Verso nuovi equilibri
America Latina
In Argentina, nel 1946, fu nominato presidente il colonnello Juan Domingo Perón, fondatore del "giustizialismo" per la solidarietà tra le classi e la supremazia politica militare. Tale dottrina ebbe subito grande diffusione tra le classi popolari (avvantaggiate da provvidenze sociali). All'inizio l'industria argentina fece registrare un certo sviluppo (aiutata in ciò dalla favorevole congiuntura internazionale). Nel 1955, però, dopo una crisi protrattasi dall'inizio del decennio e nonostante l'abilità dimostrata da Evita Perón, moglie del presidente, nel conquistare i favori dell'opinione pubblica, il regime venne abbattuto da militari conservatori. Si aprì così un lungo periodo di instabilità istituzionale. Nel 1976 (dopo una breve parentesi di governo con Perón nuovamente protagonista, ma dal bilancio fallimentare) i militari hanno inaugurato una dittatura con la soppressione di migliaia di oppositori (desaparecidos). Intanto la crisi economica si approfondiva. Nel 1982 il Paese combattè un'inutile guerra con l'Inghilterra per il possesso delle isole Falkland perdendola nel giro di poche settimane. Nel 1983 le elezioni presidenziali furono vinte dal radicale Raul Alfonsin (1983-1989), cui è succeduto l'esponente peronista Carlos Menem.

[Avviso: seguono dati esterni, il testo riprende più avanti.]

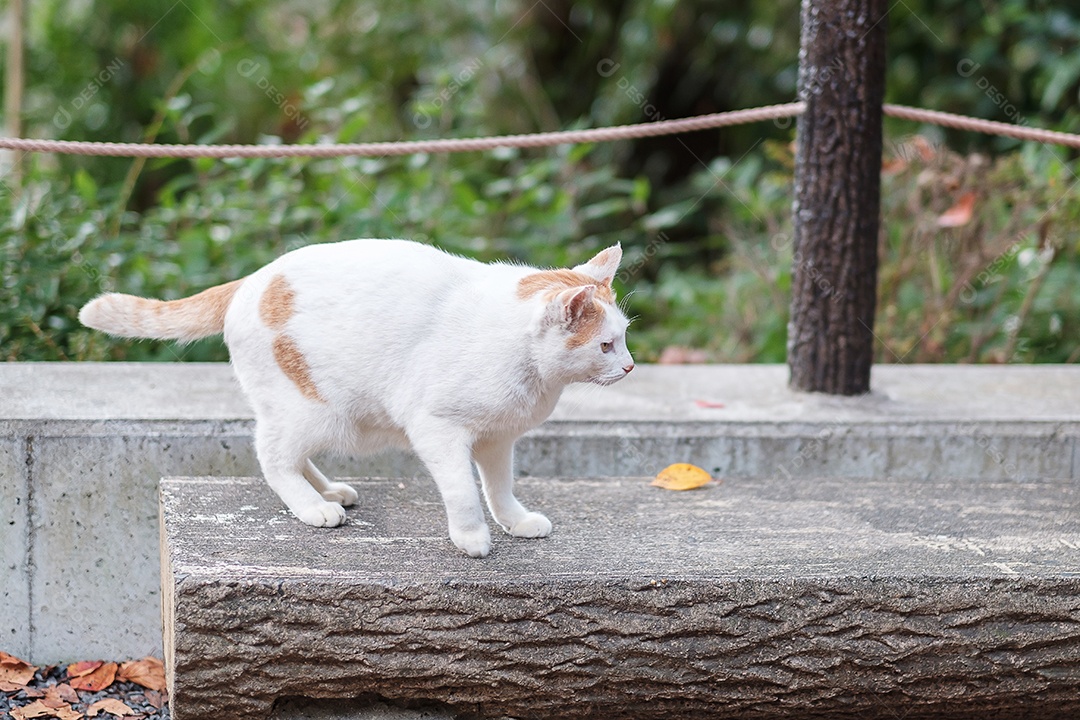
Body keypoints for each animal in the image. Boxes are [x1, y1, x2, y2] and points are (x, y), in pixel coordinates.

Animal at [82, 240, 630, 557]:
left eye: (622, 338)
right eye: (606, 345)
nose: (629, 366)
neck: (528, 366)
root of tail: (253, 279)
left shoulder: (497, 440)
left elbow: (499, 488)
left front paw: (514, 521)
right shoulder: (438, 429)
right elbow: (462, 490)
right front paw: (472, 536)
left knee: (288, 454)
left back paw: (328, 492)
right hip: (314, 410)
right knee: (272, 456)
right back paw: (312, 507)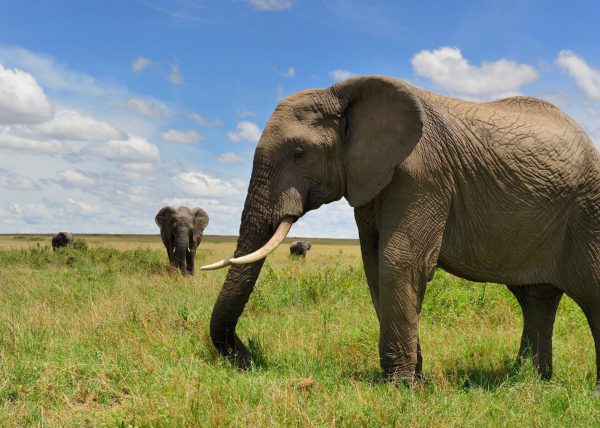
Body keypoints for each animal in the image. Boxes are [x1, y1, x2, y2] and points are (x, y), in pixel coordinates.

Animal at [204, 76, 600, 392]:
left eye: (299, 153)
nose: (246, 357)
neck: (344, 93)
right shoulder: (370, 180)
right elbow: (375, 265)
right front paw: (414, 381)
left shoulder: (423, 176)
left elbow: (400, 262)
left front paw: (401, 389)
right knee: (536, 299)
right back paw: (531, 381)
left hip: (588, 210)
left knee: (589, 290)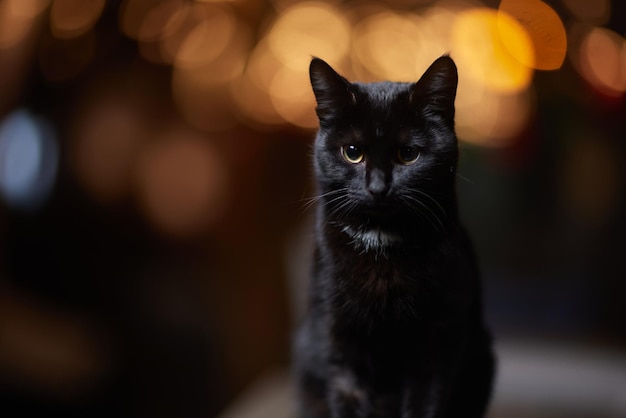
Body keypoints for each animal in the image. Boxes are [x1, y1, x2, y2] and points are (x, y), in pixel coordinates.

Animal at [292, 56, 492, 418]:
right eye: (352, 152)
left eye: (408, 154)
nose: (377, 188)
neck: (381, 244)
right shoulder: (338, 338)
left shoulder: (439, 339)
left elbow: (425, 402)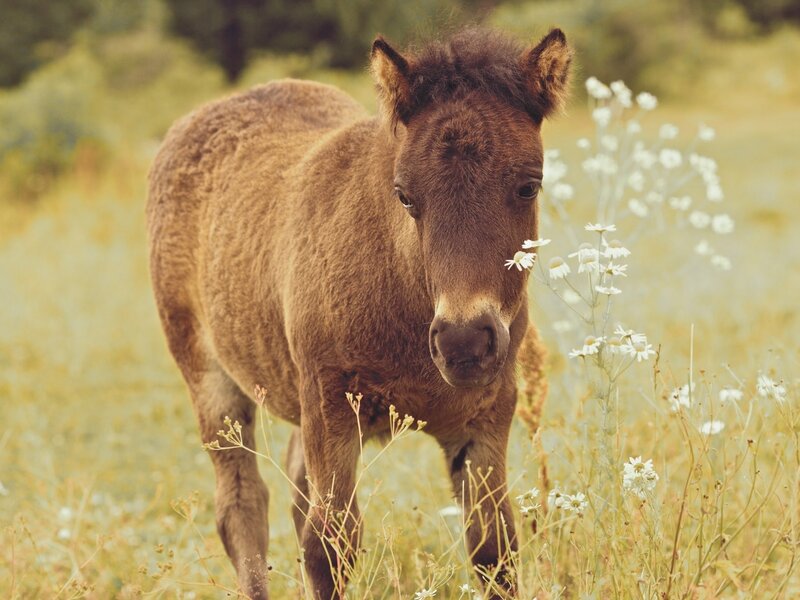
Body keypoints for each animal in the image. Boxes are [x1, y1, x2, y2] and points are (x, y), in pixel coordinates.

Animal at [147, 27, 571, 599]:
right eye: (405, 196)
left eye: (529, 185)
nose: (463, 344)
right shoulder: (331, 405)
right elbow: (329, 545)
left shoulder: (485, 414)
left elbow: (494, 544)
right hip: (208, 375)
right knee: (243, 505)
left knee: (295, 491)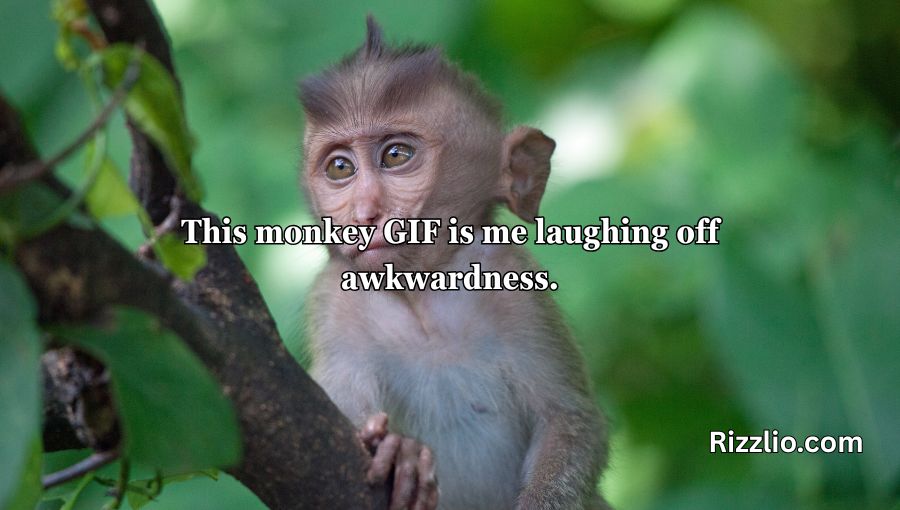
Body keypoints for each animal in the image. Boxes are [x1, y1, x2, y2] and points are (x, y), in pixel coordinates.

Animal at [299, 17, 610, 510]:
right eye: (340, 168)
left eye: (396, 155)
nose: (364, 213)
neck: (423, 295)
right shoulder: (334, 303)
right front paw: (401, 455)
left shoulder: (515, 281)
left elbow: (568, 418)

In Brasile, dopo la fine del regime autoritario di Getulio Vargas (1954), si è avuto un decennio caratterizzato da un tentativo di governo riformista del tutto insoddisfacente. Nel 1964, con i militari al potere, si è favorito nel Paese l'intervento economico straniero. Si è avuta così una fase di intenso sviluppo industriale che, d'altro canto, ha subito mostrato gravi squilibri: per questo motivo, negli anni '80, si sono avute forti tensioni sociali. Il governo brasiliano ha consentito alle grandi multinazionali di sfruttare senza ritegno l'immensa riserva di risorse economiche rappresentata dalla foresta amazzonica, fondamentale per l'equilibrio ecologico del pianeta. Il suo costante disboscamento ha fatto squillare numerosi campanelli d'allarme nella società odierna. Il Cile, Paese dalla radicata democrazia, dopo un governo democristiano che fallì nel tentativo di nazionalizzare le ricche risorse economiche minerarie in mano agli stranieri (1964-1970), vide ascendere al potere il leader della sinistra Salvador Allende (1908-1973), che alle elezioni del '70 ottenne la maggioranza relativa e puntò con decisione al "socialismo nelle libertà". Fu avviato un corso di riforme che sembravano preludere all'instaurazione del marxismo. Favorito dagli USA, nel 1973, si ebbe allora un colpo di Stato militare di destra guidato da Augusto Pinochet (1915-2006), che ha lasciato la presidenza solo nel 1990. Nel '93 il potere è passato a una coalizione di centrosinistra. In Uruguay (guerriglia dei tupamaros), Salvador e Nicaragua si sono vissuti decenni di sanguinose lotte intestine; solo il Messico, pur travagliato da problemi gravissimi, sembra aver goduto di una maggiore stabilità politica.